§ **PROVIDED INFORMATION**

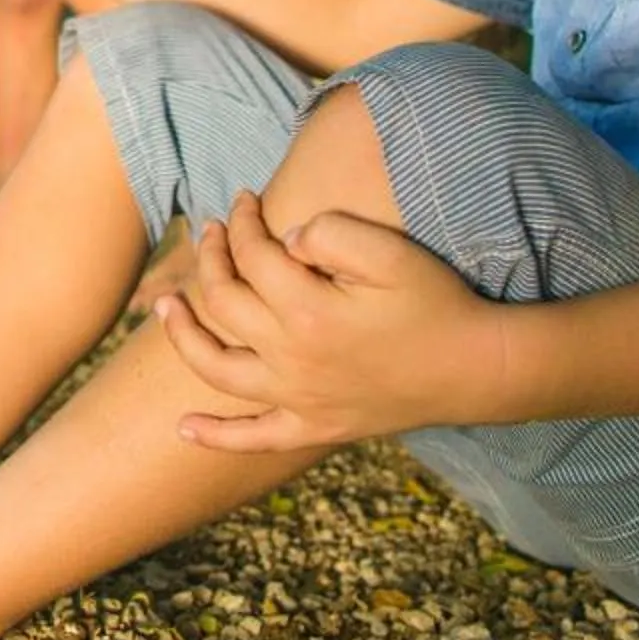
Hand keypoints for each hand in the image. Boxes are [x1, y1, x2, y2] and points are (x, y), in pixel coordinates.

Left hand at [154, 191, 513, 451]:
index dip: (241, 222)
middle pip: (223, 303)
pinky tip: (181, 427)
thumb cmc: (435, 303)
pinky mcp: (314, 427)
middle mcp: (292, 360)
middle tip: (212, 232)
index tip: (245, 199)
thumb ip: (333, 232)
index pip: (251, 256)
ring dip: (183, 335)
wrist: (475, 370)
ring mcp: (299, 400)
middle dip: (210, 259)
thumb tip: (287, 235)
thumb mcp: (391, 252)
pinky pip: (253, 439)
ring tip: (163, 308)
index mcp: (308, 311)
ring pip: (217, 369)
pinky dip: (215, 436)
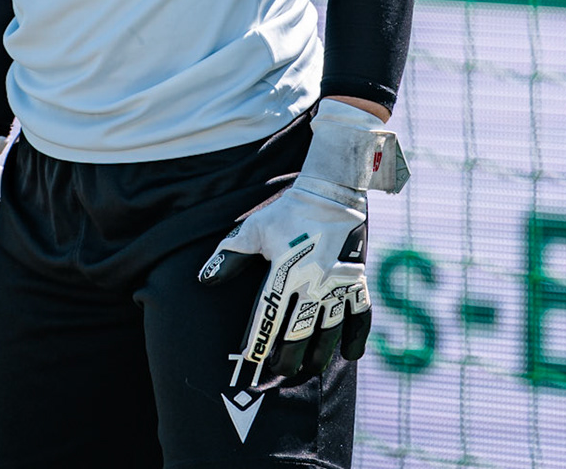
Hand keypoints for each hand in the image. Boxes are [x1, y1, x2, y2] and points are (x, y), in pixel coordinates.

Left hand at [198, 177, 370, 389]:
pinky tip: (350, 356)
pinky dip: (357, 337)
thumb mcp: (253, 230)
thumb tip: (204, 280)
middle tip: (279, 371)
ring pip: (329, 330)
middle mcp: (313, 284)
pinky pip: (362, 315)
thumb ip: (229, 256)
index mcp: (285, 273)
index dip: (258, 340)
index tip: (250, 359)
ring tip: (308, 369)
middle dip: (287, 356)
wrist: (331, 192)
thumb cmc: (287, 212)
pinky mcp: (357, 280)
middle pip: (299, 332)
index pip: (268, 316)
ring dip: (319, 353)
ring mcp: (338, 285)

==

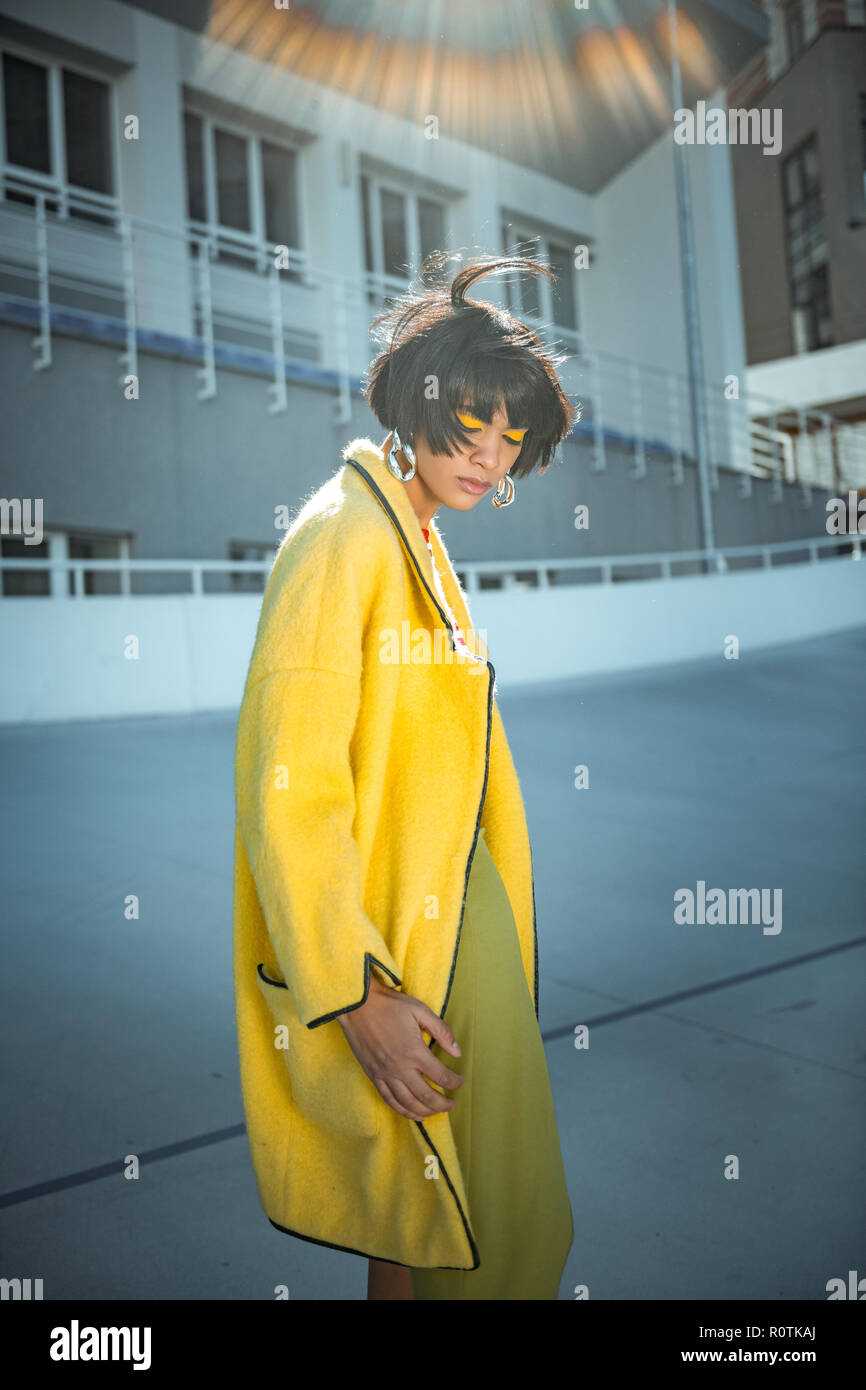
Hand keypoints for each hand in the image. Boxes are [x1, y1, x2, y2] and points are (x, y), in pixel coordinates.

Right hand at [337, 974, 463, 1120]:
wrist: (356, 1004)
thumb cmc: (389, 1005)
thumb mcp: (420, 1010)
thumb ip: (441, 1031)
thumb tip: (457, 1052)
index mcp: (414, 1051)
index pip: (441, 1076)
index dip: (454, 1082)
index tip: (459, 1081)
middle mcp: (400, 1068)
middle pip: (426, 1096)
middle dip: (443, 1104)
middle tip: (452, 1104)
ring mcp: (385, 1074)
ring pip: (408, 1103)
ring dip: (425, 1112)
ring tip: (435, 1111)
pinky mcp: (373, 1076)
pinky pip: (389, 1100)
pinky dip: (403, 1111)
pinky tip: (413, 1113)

§ **ABOUT THIS TASK**
Lines holding "ring": copy each one from the records above.

§ **ANSWER TO THE EXERCISE**
ring dip: (183, 335)
ring mcp: (299, 400)
ring tip: (163, 308)
ring pip: (217, 369)
ring pip: (329, 330)
ring tip: (308, 369)
ring dip: (319, 353)
ring mcp: (338, 285)
ring mcp: (385, 1074)
ring pip: (408, 1103)
ring dip: (425, 1112)
ring tip: (435, 1111)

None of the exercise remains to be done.